### Data in this exercise
↓
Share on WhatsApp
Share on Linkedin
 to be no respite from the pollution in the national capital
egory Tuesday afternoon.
↑
↓
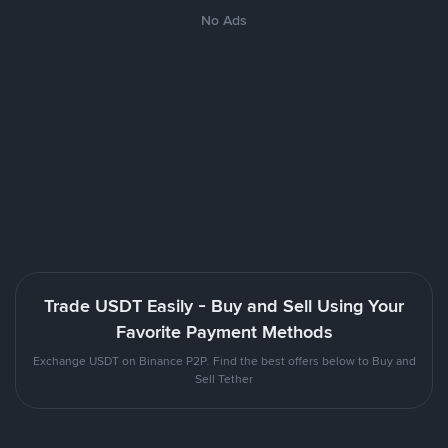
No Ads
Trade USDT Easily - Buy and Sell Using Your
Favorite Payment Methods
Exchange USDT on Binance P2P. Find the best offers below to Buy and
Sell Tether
↑
### What the exercise asks
Your task is to transcribe, with no changes, only the lines of the listing above that lie between the line holding "Share on Linkedin" and the line holding "egory Tuesday afternoon.", inclusive.

### Reply
Share on Linkedin
 to be no respite from the pollution in the national capital
egory Tuesday afternoon.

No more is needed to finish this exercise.